■ **TUJUAN TUGAS**:
a - Tulis ulang bagian teks yang diberikan mulai dari "KRITIK BUKAN UJARAN" dan berakhir pada "sebagai ujaran kebencian.", lalu ganti "Polri" dengan "kepolisian".
b - Menurut teks yang diberikan, mengapa memasukkan kritik ke dalam ujaran kebencian berpotensi menghambat kebebasan berpendapat? Jawab dalam satu sampai tiga kalimat.

Karena itu, kata Anggara, ICJR meminta agar Kapolri segera melakukan revisi terhadap SE tersebut dengan tetap berfokus pada penanganan penyebaran pernyataan kebencian. Polri diminta untuk tidak lagi mengambil banyak ketentuan yang tidak ada sangkut-pautnya dengan penyebaran pernyataan kebencian.

KRITIK BUKAN UJARAN KEBENCIAN - Terkait masalah ini, Aliansi Jurnalis Independen (AJI) menyatakan kesetujuannya pihak Polri menindak tegas segala ujaran kebencian terhadap agama, suku, dan ras, serta mempidanakan segala anjuran kekerasan atas dasar perbedaan agama, suku, dan ras. Sebaliknya, AJI menolak upaya kriminalisasi kritik kepada pejabat dan lembaga publik sebagai ujaran kebencian.

Ketua Umum AJI Suwarjono mengatakan, memasukkan kritik ke unsur pencemaran nama baik atau perbuatan tidak menyenangkan ke ujaran kebencian berpotensi menghambat kebebasan berpendapat. Tafsir pencemaran nama baik dan perbuatan tidak menyenangkan itu bersifat karet, bila tidak dipahami aparat kepolisian, berpotensi menjadi pintu masuk memidanakan sikap kritis masyarakat, termasuk memidanakan jurnalis atau media.

"Ini bahaya. Bila kebebasan berpendapat terbelenggu, ini ancaman serius bagi kebebasan pers," kata Suwarjono dalam pernyataan tertulis yang diterima gresnews.com, Kamis (5/11).

Kekhawatiran AJI ini muncul lantaran SE itu memuat tujuh poin yang dikaitkan dengan ujaran kebencian yang beberapa diantaranya tidak terkait. Dalam surat edaran tersebut tercantum tujuh bentuk ujaran kebencian, yaitu penghinaan, pencemaran nama baik, penistaan, perbuatan tidak menyenangkan, memprovokasi, menghasut dan penyebaran berita bohong yang bertujuan menyulut kebencian di kalangan individu atau kelompok masyarakat.

AJI menilai, surat edaran penanganan ujaran kebencian telah mengaburkan batasan universal tentang ujaran kebencian. Seharusnya, penindakan hukum terhadap para penyebar ujaran kebencian dilakukan tanpa melanggar hak warga negara untuk berekspresi, sebagaimana dijamin Undang-undang Dasar 1945, Deklarasi Universal Hak Asasi Manusia, serta Konvenan Hak Sipil dan Politik yang telah diratifikasi Republik Indonesia.

■ **DATA MENTAH**:
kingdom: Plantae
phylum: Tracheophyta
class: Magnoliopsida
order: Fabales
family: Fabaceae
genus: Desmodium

■ **HASIL**:
a -
KRITIK BUKAN UJARAN KEBENCIAN - Terkait masalah ini, Aliansi Jurnalis Independen (AJI) menyatakan kesetujuannya pihak kepolisian menindak tegas segala ujaran kebencian terhadap agama, suku, dan ras, serta mempidanakan segala anjuran kekerasan atas dasar perbedaan agama, suku, dan ras. Sebaliknya, AJI menolak upaya kriminalisasi kritik kepada pejabat dan lembaga publik sebagai ujaran kebencian.

b - Tafsir pencemaran nama baik dan perbuatan tidak menyenangkan bersifat karet. Bila tidak dipahami aparat kepolisian, tafsir itu berpotensi menjadi pintu masuk untuk memidanakan sikap kritis masyarakat, termasuk memidanakan jurnalis atau media.